_Exercise directions_
Stop at the line that contains "pinky dip: (200, 224)". Until then, set down each line of the records exactly, beginning with the first, and skip pictures.

Exercise data below:

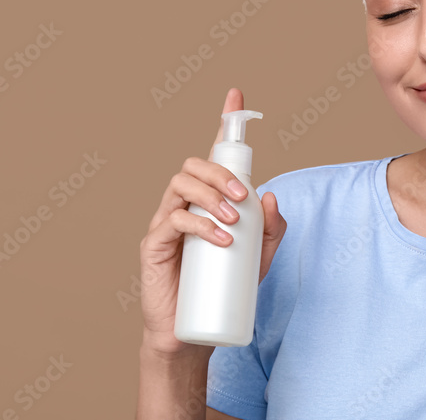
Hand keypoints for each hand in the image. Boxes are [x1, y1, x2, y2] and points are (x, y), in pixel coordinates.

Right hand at [138, 87, 287, 357]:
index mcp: (208, 200)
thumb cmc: (225, 287)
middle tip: (242, 197)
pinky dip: (200, 224)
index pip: (214, 156)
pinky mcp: (155, 244)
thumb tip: (270, 195)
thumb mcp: (260, 258)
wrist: (193, 331)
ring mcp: (166, 221)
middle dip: (221, 172)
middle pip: (194, 164)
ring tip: (233, 220)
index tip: (236, 95)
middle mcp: (184, 203)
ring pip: (180, 184)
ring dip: (210, 195)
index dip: (224, 124)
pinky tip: (221, 240)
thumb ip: (270, 229)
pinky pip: (173, 219)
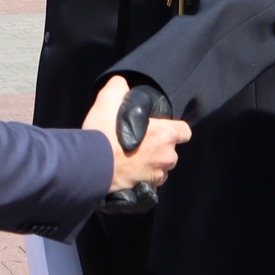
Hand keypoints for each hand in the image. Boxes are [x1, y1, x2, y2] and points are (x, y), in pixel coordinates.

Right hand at [84, 77, 189, 208]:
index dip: (173, 128)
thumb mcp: (108, 100)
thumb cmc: (103, 135)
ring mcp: (156, 176)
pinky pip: (149, 183)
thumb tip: (121, 85)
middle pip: (171, 151)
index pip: (184, 131)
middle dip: (159, 147)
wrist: (90, 167)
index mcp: (166, 134)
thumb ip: (119, 88)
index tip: (158, 127)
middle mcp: (166, 157)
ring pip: (160, 168)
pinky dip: (141, 178)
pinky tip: (126, 170)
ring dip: (150, 164)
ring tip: (130, 157)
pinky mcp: (145, 190)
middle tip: (139, 142)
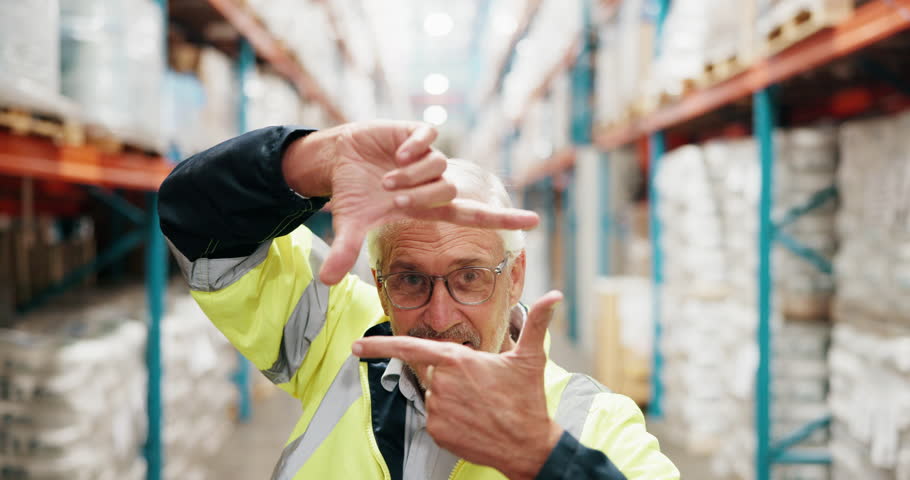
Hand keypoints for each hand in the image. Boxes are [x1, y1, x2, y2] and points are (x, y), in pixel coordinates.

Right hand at [282, 121, 539, 284]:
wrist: (339, 159)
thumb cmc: (354, 194)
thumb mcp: (350, 224)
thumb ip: (345, 251)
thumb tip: (325, 282)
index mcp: (429, 207)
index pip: (474, 214)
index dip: (503, 218)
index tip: (534, 223)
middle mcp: (434, 182)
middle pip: (449, 190)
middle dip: (420, 196)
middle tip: (392, 197)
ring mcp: (427, 157)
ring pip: (438, 167)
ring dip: (412, 176)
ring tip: (386, 178)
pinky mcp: (415, 133)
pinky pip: (429, 138)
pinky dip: (414, 149)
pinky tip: (396, 154)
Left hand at [352, 291, 565, 479]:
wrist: (527, 444)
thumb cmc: (527, 399)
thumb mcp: (530, 357)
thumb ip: (536, 322)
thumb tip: (556, 295)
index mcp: (457, 359)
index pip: (409, 347)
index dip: (379, 345)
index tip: (357, 346)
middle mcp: (441, 383)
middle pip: (432, 373)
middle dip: (451, 378)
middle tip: (479, 389)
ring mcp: (437, 409)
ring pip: (434, 396)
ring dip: (451, 397)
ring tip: (480, 405)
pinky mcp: (437, 431)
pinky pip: (435, 418)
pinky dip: (450, 418)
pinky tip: (472, 420)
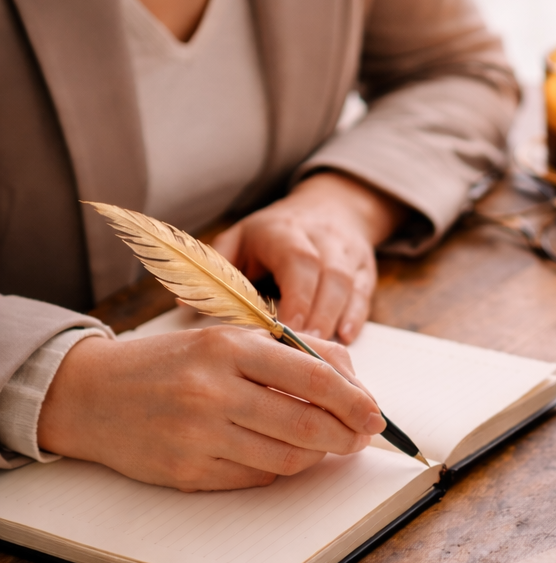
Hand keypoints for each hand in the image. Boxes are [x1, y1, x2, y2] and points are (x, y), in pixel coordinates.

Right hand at [36, 327, 386, 490]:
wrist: (91, 394)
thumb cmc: (175, 363)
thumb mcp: (230, 339)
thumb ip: (294, 353)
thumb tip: (355, 386)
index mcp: (228, 348)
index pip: (313, 376)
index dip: (354, 399)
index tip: (375, 415)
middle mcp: (213, 391)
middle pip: (307, 424)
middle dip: (346, 435)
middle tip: (360, 438)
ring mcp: (198, 435)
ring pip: (287, 458)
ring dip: (318, 455)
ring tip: (325, 445)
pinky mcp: (187, 472)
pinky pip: (256, 477)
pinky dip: (280, 468)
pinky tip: (282, 455)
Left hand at [212, 172, 406, 343]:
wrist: (330, 207)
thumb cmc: (275, 234)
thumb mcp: (240, 240)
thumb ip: (217, 270)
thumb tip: (183, 303)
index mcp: (284, 231)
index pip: (298, 262)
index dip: (296, 298)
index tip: (285, 331)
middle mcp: (321, 238)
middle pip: (328, 276)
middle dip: (317, 316)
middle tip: (303, 353)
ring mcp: (347, 252)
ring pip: (349, 285)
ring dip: (335, 320)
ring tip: (321, 354)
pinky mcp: (366, 267)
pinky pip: (365, 293)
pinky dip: (356, 317)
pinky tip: (345, 339)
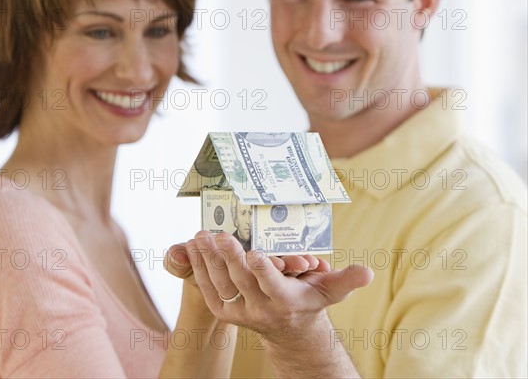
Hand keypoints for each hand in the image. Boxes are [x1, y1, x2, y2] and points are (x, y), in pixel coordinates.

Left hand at [170, 231, 372, 342]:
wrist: (289, 329)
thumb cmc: (310, 300)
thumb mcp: (331, 290)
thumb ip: (347, 280)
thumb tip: (369, 273)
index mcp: (286, 300)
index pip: (273, 286)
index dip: (263, 270)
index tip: (254, 252)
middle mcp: (261, 308)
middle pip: (242, 282)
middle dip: (230, 258)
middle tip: (221, 234)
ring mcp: (240, 311)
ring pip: (220, 284)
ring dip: (209, 260)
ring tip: (201, 236)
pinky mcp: (225, 310)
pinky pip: (208, 289)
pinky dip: (199, 269)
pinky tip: (193, 248)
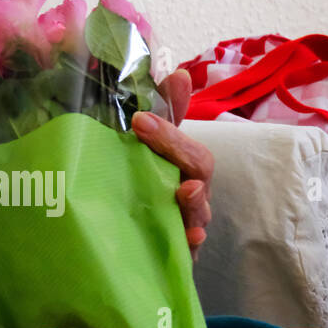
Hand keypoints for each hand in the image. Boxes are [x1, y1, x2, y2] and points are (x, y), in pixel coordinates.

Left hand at [130, 68, 212, 258]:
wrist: (129, 239)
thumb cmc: (144, 187)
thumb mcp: (148, 149)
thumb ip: (163, 114)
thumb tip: (180, 74)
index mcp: (182, 166)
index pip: (188, 146)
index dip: (169, 133)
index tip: (138, 120)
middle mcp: (191, 192)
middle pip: (199, 172)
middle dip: (181, 155)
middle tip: (149, 133)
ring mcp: (188, 222)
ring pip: (199, 211)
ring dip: (194, 202)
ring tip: (186, 192)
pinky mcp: (179, 252)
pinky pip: (191, 248)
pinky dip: (193, 241)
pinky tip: (191, 237)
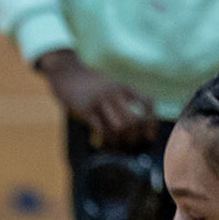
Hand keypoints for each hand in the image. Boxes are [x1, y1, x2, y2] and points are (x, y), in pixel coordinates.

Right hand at [36, 49, 155, 150]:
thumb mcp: (108, 84)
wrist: (66, 71)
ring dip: (118, 141)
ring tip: (115, 147)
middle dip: (133, 138)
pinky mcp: (86, 108)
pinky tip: (100, 143)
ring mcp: (100, 101)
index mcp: (123, 88)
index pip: (147, 103)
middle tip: (129, 147)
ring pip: (118, 127)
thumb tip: (127, 121)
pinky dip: (102, 139)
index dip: (152, 121)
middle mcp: (115, 93)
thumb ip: (118, 97)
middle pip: (133, 121)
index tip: (150, 136)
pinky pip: (99, 128)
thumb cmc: (86, 81)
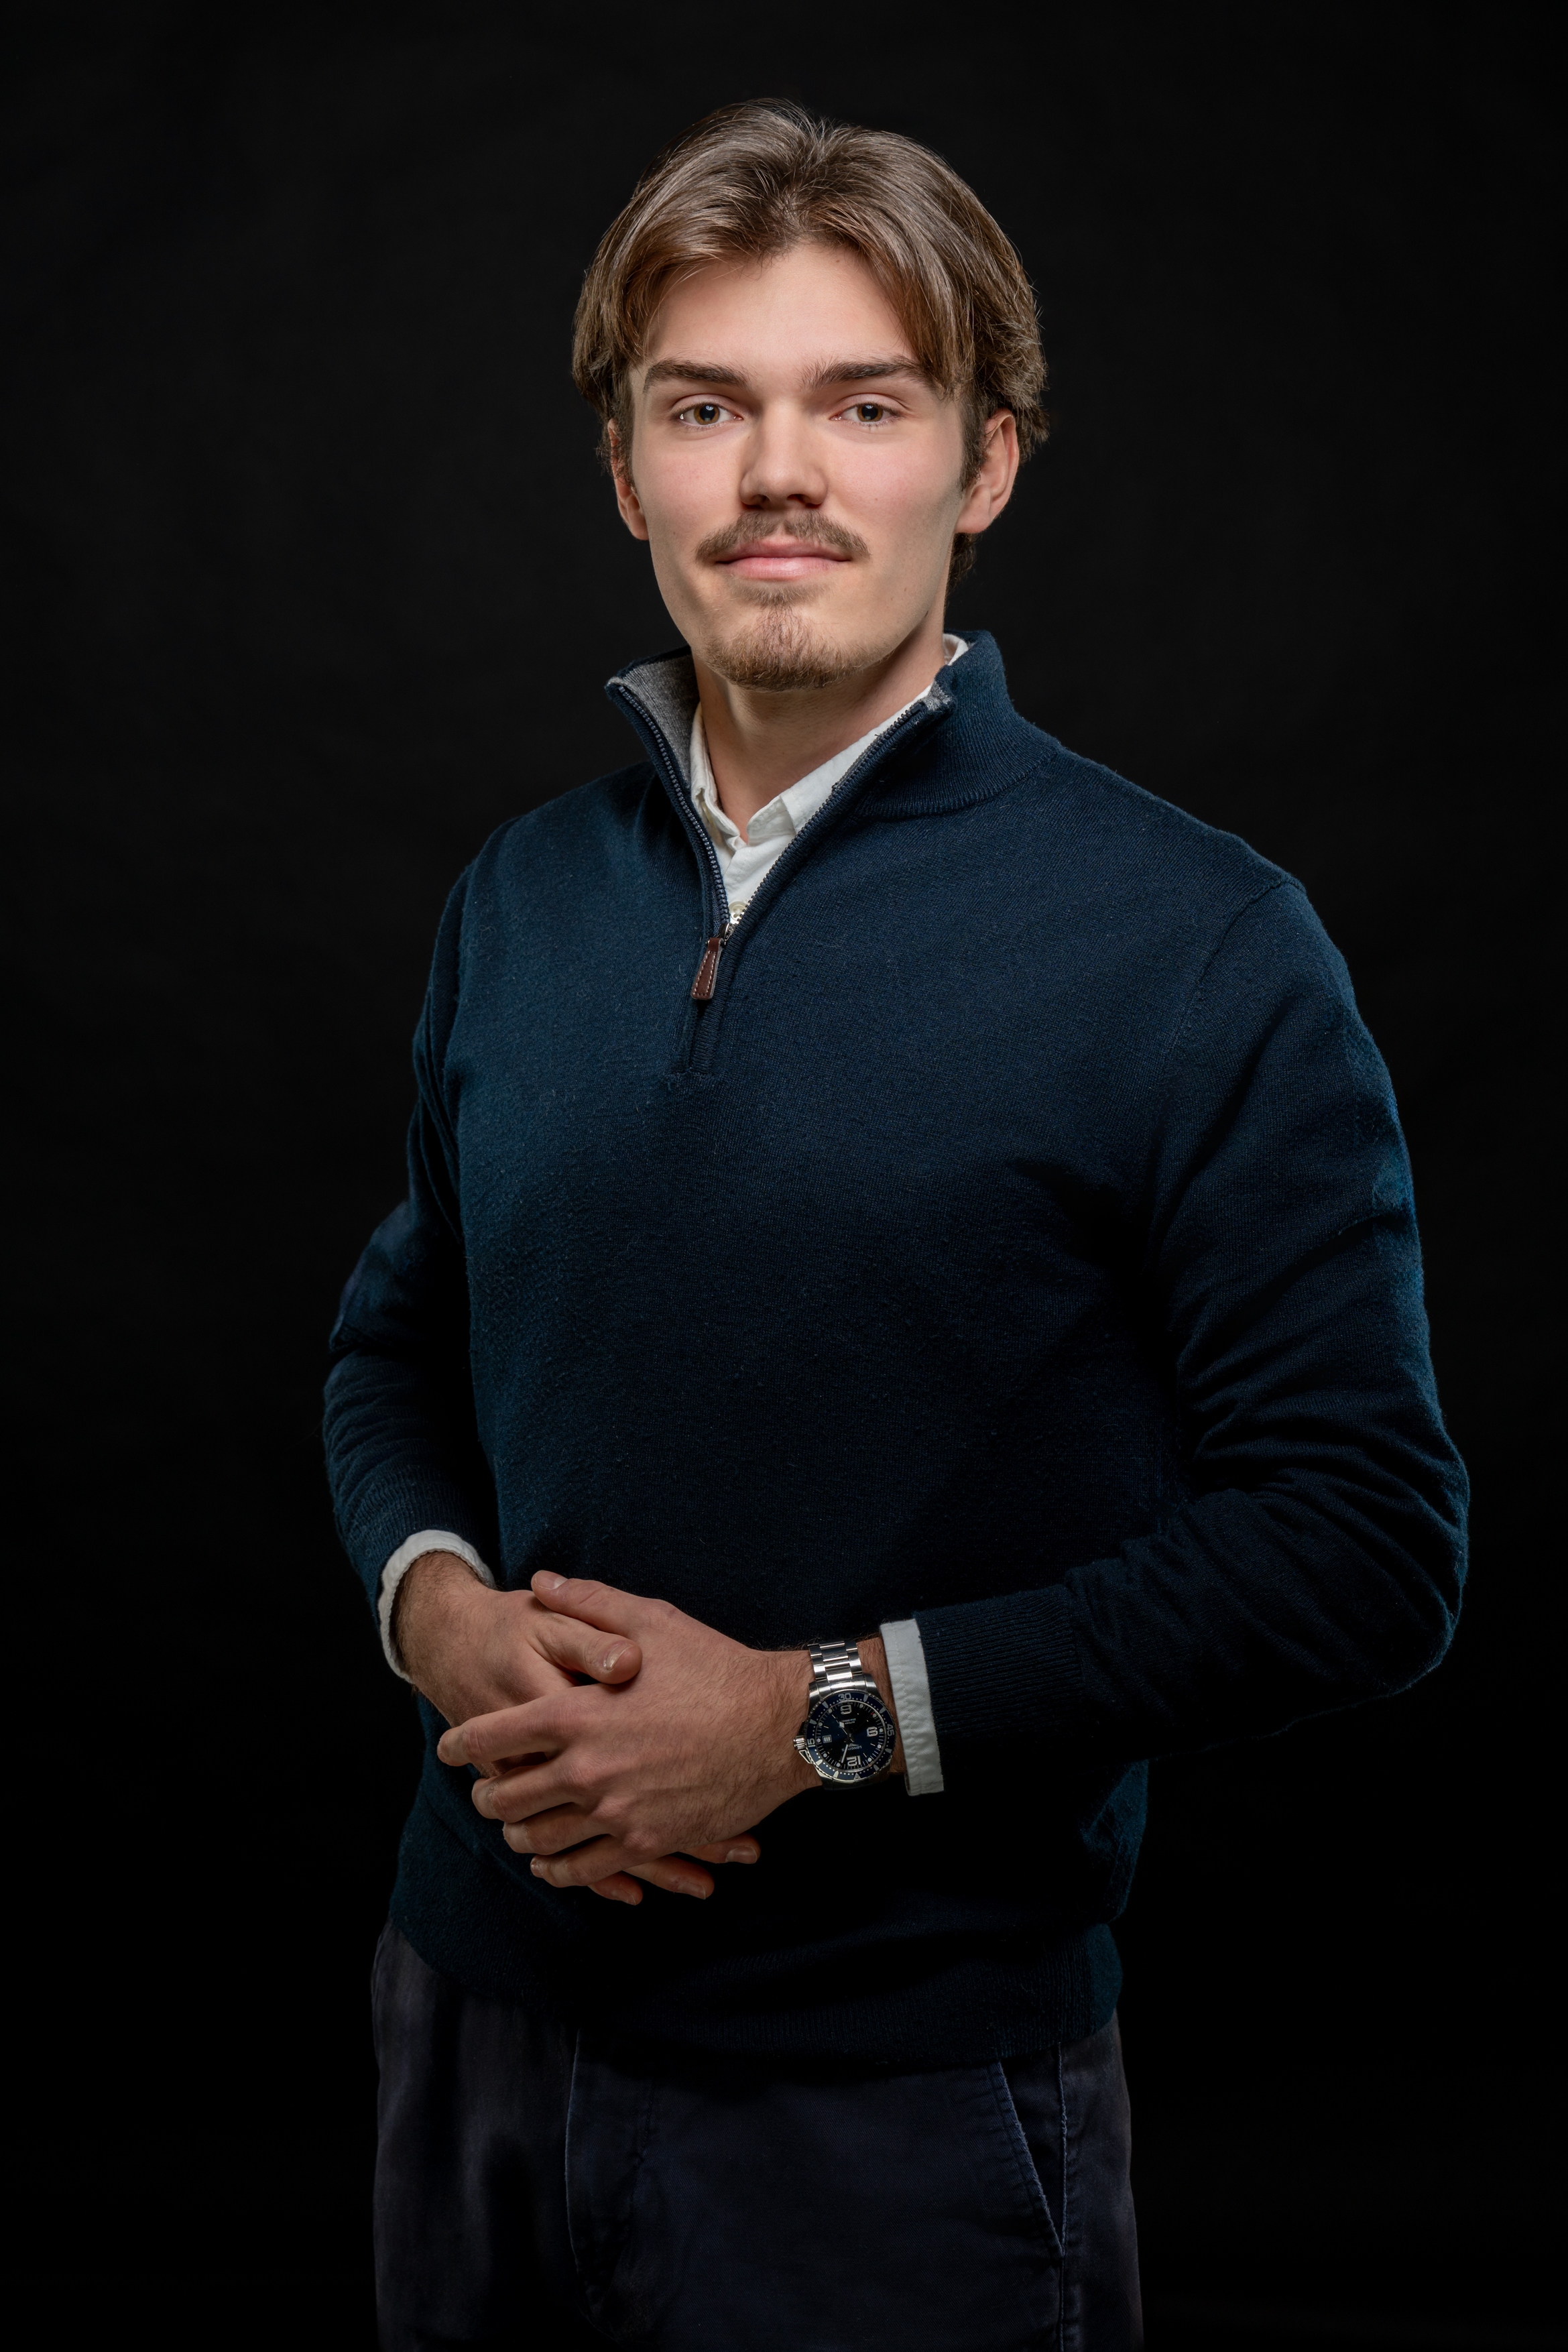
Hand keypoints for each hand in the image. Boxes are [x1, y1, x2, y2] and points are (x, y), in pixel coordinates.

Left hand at [395, 1553, 759, 1904]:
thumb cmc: (715, 1668)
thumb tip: (541, 1582)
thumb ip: (588, 1602)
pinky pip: (585, 1869)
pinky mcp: (646, 1842)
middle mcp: (586, 1768)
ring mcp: (615, 1812)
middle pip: (507, 1796)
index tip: (449, 1748)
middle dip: (487, 1797)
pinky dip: (558, 1870)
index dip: (463, 1743)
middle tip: (484, 1794)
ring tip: (513, 1829)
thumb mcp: (651, 1620)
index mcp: (578, 1713)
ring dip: (517, 1835)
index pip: (495, 1736)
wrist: (779, 1725)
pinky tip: (550, 1864)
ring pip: (539, 1839)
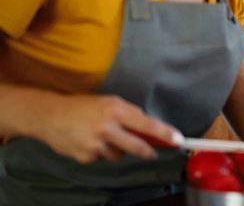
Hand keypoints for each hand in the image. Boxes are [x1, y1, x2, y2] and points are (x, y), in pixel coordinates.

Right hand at [36, 94, 178, 163]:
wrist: (49, 116)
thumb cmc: (83, 107)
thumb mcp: (109, 103)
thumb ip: (130, 114)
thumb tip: (150, 128)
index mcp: (115, 110)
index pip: (147, 124)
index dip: (165, 133)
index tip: (178, 140)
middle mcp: (106, 127)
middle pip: (137, 147)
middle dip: (148, 151)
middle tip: (152, 152)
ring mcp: (95, 144)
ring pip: (119, 155)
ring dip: (118, 149)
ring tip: (104, 136)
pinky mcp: (85, 156)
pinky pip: (102, 158)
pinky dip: (101, 152)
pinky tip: (90, 141)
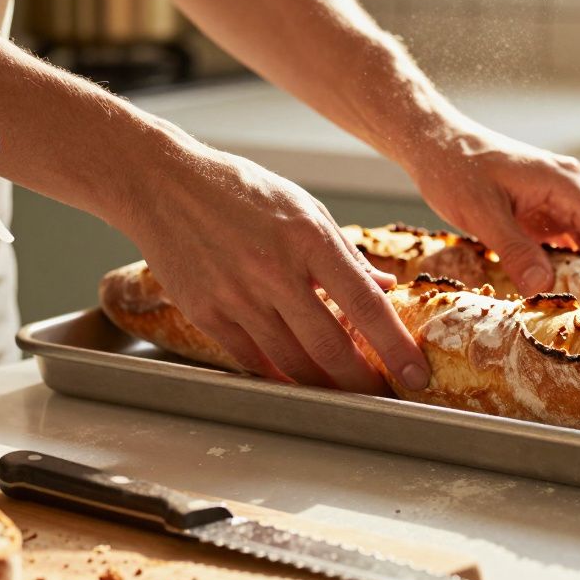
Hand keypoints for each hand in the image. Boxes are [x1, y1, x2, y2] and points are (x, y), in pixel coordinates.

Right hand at [114, 129, 429, 394]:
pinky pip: (252, 360)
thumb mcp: (304, 208)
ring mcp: (237, 296)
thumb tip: (382, 288)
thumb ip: (344, 254)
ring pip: (291, 362)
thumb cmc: (239, 191)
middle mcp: (274, 271)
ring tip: (344, 391)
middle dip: (362, 381)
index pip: (365, 305)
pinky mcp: (206, 313)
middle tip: (381, 394)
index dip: (395, 346)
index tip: (415, 372)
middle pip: (329, 347)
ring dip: (324, 385)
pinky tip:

End of Exercise data.

_Answer to this exercise_
Hand keypoints for each hand in the image. Boxes are [x1, y1, x2, y2] and points are (x, y), in pixel coordinates.

Right hand at [138, 87, 287, 357]:
index mcp: (208, 200)
thumb cmc: (225, 287)
middle tip: (242, 197)
pinky dip: (200, 224)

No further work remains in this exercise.